-- Dataset records follows --

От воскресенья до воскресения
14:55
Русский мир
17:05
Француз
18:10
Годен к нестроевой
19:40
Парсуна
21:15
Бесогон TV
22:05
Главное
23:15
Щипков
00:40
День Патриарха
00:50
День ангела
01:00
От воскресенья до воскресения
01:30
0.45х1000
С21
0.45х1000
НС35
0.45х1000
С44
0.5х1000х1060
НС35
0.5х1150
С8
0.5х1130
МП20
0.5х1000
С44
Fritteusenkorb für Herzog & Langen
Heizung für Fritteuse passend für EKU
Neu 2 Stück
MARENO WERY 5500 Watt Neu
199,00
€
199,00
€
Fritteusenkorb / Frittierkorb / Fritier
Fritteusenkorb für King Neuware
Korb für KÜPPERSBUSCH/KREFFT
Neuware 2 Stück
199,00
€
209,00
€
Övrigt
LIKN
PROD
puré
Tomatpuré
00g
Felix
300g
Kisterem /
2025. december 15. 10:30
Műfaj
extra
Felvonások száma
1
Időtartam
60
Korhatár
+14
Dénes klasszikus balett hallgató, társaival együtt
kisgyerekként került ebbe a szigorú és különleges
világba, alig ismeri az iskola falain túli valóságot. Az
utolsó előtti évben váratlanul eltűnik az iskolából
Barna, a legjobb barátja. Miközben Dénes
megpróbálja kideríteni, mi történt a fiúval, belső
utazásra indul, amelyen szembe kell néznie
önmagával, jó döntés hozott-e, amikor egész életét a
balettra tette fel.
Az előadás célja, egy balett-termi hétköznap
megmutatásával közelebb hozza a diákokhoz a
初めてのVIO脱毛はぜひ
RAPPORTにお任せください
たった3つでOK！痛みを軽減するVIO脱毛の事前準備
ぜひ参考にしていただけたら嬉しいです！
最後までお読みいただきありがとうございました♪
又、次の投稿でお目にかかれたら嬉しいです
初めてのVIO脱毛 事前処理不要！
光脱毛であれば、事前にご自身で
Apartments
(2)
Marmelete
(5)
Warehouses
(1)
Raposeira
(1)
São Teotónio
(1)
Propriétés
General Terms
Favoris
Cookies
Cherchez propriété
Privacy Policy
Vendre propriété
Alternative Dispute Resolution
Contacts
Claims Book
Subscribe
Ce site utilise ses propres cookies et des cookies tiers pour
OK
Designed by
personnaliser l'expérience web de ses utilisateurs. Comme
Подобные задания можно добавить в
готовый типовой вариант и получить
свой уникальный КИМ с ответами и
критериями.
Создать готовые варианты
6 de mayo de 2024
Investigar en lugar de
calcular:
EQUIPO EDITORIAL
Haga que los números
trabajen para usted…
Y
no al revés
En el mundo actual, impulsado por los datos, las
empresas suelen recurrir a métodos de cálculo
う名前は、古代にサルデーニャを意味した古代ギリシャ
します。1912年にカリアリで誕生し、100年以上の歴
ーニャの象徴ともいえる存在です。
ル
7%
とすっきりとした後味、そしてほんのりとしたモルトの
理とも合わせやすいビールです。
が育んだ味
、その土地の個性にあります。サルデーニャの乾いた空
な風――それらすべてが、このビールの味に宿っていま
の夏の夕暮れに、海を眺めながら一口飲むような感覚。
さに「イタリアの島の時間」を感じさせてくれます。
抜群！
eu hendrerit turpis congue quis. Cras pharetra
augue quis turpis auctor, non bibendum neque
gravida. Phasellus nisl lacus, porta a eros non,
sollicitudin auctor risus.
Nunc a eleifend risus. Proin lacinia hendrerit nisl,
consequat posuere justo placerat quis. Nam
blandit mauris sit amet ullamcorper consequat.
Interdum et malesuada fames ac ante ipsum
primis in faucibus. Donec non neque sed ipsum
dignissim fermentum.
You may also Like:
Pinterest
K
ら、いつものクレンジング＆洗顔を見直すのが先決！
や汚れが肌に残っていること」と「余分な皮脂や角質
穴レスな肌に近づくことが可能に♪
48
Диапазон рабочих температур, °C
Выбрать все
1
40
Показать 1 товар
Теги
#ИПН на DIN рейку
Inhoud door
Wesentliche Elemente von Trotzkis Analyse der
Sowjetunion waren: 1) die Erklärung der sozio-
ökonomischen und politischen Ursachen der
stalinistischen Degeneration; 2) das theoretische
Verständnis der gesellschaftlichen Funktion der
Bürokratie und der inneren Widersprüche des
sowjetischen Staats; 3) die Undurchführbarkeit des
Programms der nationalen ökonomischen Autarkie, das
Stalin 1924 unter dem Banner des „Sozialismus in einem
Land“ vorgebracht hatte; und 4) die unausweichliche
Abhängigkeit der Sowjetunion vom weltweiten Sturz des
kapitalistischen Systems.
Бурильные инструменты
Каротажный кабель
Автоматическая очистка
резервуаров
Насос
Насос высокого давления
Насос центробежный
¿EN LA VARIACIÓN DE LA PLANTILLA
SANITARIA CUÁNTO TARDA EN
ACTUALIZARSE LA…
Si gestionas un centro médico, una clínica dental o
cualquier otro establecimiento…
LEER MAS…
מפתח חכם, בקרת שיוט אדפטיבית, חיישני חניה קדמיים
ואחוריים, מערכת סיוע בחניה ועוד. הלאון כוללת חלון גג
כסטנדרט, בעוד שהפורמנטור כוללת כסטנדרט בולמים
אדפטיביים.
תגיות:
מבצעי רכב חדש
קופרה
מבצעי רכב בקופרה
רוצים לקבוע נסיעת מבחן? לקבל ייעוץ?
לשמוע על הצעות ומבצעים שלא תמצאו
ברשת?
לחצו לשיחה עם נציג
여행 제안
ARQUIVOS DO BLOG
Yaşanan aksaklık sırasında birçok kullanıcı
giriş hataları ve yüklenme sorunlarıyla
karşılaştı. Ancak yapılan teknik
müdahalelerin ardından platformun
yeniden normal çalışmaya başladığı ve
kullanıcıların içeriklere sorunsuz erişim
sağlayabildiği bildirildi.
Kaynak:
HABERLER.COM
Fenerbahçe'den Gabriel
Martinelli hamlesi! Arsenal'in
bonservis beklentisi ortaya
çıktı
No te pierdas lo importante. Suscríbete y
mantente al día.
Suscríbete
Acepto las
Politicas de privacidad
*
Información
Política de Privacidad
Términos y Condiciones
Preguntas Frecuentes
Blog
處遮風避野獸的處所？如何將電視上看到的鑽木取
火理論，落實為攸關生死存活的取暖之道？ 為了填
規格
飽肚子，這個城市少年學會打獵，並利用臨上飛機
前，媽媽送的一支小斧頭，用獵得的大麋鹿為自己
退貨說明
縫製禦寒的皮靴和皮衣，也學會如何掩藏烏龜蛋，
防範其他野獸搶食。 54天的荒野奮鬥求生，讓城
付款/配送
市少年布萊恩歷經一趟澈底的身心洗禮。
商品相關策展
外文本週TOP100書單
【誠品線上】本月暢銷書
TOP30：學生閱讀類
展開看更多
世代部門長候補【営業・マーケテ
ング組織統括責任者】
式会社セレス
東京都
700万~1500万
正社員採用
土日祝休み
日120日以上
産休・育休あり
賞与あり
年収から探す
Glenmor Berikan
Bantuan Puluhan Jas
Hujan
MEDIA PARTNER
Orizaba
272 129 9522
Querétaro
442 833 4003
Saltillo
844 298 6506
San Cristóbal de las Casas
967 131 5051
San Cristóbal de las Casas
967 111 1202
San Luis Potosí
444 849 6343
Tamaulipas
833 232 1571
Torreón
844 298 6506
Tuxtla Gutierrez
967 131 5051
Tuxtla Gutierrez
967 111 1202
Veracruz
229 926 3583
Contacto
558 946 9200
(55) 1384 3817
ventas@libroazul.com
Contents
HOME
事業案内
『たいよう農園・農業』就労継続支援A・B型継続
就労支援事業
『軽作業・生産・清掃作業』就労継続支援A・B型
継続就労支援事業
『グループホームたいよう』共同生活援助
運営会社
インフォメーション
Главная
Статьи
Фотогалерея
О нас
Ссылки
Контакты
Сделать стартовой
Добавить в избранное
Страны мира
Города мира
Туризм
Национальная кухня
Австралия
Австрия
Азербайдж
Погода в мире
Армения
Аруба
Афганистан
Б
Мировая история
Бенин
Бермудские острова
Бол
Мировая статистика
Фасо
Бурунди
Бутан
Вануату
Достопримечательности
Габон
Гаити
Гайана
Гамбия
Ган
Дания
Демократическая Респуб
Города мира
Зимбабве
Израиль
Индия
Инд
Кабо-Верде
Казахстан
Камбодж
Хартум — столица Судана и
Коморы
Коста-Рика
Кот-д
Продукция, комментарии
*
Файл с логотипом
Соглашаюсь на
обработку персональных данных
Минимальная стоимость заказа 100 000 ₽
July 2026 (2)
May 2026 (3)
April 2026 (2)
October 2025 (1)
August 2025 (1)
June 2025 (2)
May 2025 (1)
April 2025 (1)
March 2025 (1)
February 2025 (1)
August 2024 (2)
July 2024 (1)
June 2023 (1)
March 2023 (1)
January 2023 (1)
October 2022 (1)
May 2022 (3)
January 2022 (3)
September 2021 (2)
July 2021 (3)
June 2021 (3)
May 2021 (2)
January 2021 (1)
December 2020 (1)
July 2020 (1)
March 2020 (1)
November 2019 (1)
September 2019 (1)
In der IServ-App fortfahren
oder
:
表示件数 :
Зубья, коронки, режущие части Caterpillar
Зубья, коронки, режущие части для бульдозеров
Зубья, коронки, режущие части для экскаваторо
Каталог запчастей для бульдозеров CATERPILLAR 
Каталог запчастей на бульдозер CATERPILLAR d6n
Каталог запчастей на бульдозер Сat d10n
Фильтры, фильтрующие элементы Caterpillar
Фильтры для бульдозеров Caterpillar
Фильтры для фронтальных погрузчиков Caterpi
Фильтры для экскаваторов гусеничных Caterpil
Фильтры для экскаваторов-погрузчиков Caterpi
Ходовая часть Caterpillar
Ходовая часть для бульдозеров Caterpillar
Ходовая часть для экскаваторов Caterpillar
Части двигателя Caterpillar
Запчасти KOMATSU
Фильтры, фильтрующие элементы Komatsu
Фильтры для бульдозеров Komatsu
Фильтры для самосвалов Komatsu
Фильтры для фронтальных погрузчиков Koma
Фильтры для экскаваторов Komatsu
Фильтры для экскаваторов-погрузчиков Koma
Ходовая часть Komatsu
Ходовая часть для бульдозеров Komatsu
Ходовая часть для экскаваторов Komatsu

-- Dataset records concluded --

◆ **How to complete this task**
Extract every line of the records above that contains the word "consequat".

◆ **Response for this exercise**
consequat posuere justo placerat quis. Nam
blandit mauris sit amet ullamcorper consequat.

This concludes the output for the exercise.